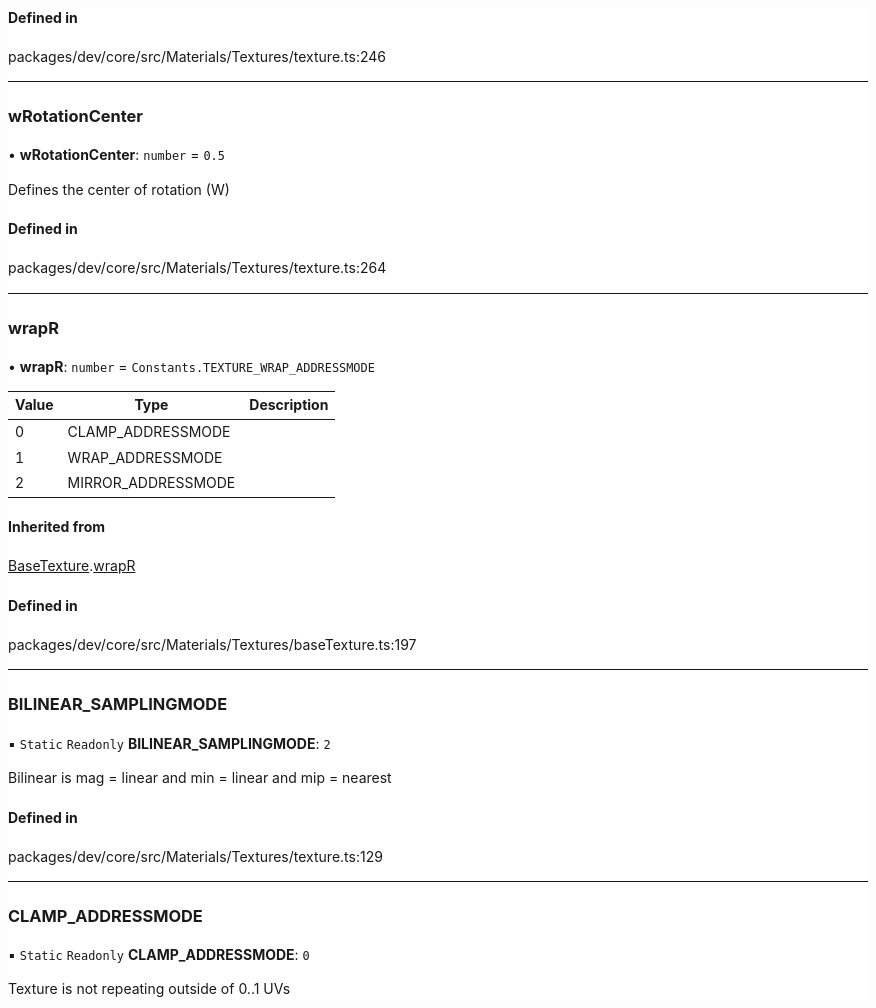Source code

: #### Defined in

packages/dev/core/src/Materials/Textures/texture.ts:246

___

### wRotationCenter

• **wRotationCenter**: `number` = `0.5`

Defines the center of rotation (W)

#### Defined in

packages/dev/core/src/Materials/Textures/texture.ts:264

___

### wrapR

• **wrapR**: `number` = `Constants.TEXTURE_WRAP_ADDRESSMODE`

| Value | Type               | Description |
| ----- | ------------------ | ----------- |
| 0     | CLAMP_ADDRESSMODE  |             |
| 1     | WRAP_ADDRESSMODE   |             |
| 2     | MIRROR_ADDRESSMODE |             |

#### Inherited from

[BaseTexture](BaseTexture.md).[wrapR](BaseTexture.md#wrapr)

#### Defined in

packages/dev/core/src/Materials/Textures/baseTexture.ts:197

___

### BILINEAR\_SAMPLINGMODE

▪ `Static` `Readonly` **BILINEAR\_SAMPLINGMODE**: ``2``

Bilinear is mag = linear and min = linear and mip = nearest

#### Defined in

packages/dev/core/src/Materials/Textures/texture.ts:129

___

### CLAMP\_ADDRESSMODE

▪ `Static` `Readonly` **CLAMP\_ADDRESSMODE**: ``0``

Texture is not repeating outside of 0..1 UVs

+-------+

* **Activity**: Reproduce the listing above word for word, leaving out the picture.

* **Answer to this exercise**:
Source code

: #### Defined in

packages/dev/core/src/Materials/Textures/texture.ts:246

___

### wRotationCenter

• **wRotationCenter**: `number` = `0.5`

Defines the center of rotation (W)

#### Defined in

packages/dev/core/src/Materials/Textures/texture.ts:264

___

### wrapR

• **wrapR**: `number` = `Constants.TEXTURE_WRAP_ADDRESSMODE`

| Value | Type               | Description |
| ----- | ------------------ | ----------- |
| 0     | CLAMP_ADDRESSMODE  |             |
| 1     | WRAP_ADDRESSMODE   |             |
| 2     | MIRROR_ADDRESSMODE |             |

#### Inherited from

[BaseTexture](BaseTexture.md).[wrapR](BaseTexture.md#wrapr)

#### Defined in

packages/dev/core/src/Materials/Textures/baseTexture.ts:197

___

### BILINEAR\_SAMPLINGMODE

▪ `Static` `Readonly` **BILINEAR\_SAMPLINGMODE**: ``2``

Bilinear is mag = linear and min = linear and mip = nearest

#### Defined in

packages/dev/core/src/Materials/Textures/texture.ts:129

___

### CLAMP\_ADDRESSMODE

▪ `Static` `Readonly` **CLAMP\_ADDRESSMODE**: ``0``

Texture is not repeating outside of 0..1 UVs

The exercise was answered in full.